Les versions diffèrent. La chanson, publiée pour la première fois en 1787 sous le titre Lord Rendall, my Son, était, selon plusieurs témoignages, déjà populaire au XVIIe siècle. Comme l’expliquent Jorge Fondebrider et Gerardo Gambolini dans leur excellent livre sur les ballades anglaises et écossaises, l’origine pourrait en être une chanson italienne intitulée L’Avvelenato, bien que selon Walter Scott (qui la cite dans son Minstrerly of the Scottish Border, de 1802) son thème puisse faire allusion à la mort de Thomas Randolph (ou Randal), comte de Murray (ou Moray) et neveu de Robert the Bruce, qui fut empoisonné en 1332.
Fondebrider et Gambolini avancent également comme source possible le cas du sixième comte de Chester, empoisonné par son épouse en 1232. Les noms du personnage varient souvent: Lord Rendall, Lord Randal, Lord Ronald, Laird Rowland, Lord Reynols, et même John Randolph dans une version recueillie en Virginie, et Mc Donald dans une autre encore chantée en Caroline du Sud, toutes deux aux Etats-Unis. Les musiques ne coïncident bien sûr jamais tout-à-fait, et les textes vont depuis la version de Scott, où l’on raconte pas à pas tout l’empoisonnement (et même la mort du chien qui mangea les restes), jusqu’à celle inclue par les contres-ténors Alfred et Mark Deller, accompagnés par Desmond Dupré au luth et à la guitare, dans Folksongs (publié en 1972, et récemment réédité par Harmonia Mundi) et de nouveau enregistrée en 1996 par un autre contre-ténor, le remarquable Andreas Scholl. Dans cette version, l’intention de la maîtresse est ambiguë, il n’est pas directement question d’empoisonnement et tout est suggéré avec imprécision alors que l’on détaille l’héritage que le Lord laissera à sa famille. Dans la dernière strophe, lorsque la mère demande “Que laisseras-tu à ta maîtresse, Rendall, mon fils?” (What will you leave your lover, Rendall my son?), celui-ci répond: “Une corde pour la pendre, mère” (A rope to hang her, mother).
Anguilles
Il y a dans les discussions sur son origine des faits et des contradictions dont il convient de tenir compte. La raison pour laquelle le compilateur Albert B. Friedman pense qu’il est possible que la chanson soit venue d’Italie en Angleterre et en Ecosse est, pourrait-on dire, chauvine: d’après lui, les Italiens ont une réputation d’empoisonneurs, tandis que les armes choisies par les Anglais sont différentes (il ne précise pas lesquelles). Cependant, il y a deux détails qui mettent en doute son hypothèse. D’une part, s’il est vrai que la chanson renvoie à une histoire réelle (et les sources en indiquent non pas une seule, mais deux), les empoisonnements en Angleterre n’auraient pas été aussi inhabituels qu’il ne l’affirme. D’autre part, la possibilité que l’on ait conservé le souvenir de certains de ces faits, survenus au XIIIe ou XIVe siècle, en attendant l’arrivée, trois cents ans plus tard, d’une chanson italienne de thème similaire, est tout-à-fait improbable. Mais l’autre fait est encore plus important: les anguilles.

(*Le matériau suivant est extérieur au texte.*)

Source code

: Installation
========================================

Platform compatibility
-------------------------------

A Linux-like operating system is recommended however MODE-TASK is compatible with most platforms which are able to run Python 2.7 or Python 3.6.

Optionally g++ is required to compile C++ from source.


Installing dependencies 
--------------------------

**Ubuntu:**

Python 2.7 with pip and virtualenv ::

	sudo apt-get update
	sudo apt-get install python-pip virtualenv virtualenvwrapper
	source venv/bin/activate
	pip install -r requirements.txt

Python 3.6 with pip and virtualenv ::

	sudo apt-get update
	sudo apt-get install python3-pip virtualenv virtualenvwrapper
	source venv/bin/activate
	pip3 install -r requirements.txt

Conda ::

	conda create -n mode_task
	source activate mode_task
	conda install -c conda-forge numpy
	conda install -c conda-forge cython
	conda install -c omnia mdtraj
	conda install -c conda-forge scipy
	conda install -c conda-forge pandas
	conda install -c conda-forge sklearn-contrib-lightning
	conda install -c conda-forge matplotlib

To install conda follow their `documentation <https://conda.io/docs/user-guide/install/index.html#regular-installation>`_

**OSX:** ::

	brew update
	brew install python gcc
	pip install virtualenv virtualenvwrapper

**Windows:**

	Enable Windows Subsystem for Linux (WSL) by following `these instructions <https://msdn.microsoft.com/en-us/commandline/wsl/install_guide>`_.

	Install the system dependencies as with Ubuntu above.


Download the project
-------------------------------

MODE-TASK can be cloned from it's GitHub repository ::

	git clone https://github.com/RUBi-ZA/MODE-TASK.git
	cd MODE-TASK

Dans toutes les versions, y compris celles qui ont survécu dans le folklore américain (comme celle chantée par Joan Baez et par Buffy Saint-Marie), la cause de l’empoisonnement sont des anguilles. “Anguilles et aneth” dans la version chantée par Scholl, “ragoût d’anguilles” ou “anguilles bouillies” dans celles recueillies par Friedman, “anguilles frites” dans la version de Scott. Et les anguilles font beaucoup plus habituellement partie de l’alimentation du nord de l’Europe (et en particulier de celle des Vikings et des Germains) que de celle des Italiens. Pour poursuivre le raisonnement nationaliste de Friedman, les Italiens, traditionnellement, ont préféré empoisonner avec des poudres mystérieuses ou des philtres très élaborés capables de provoquer un sommeil dont on ne se réveille jamais.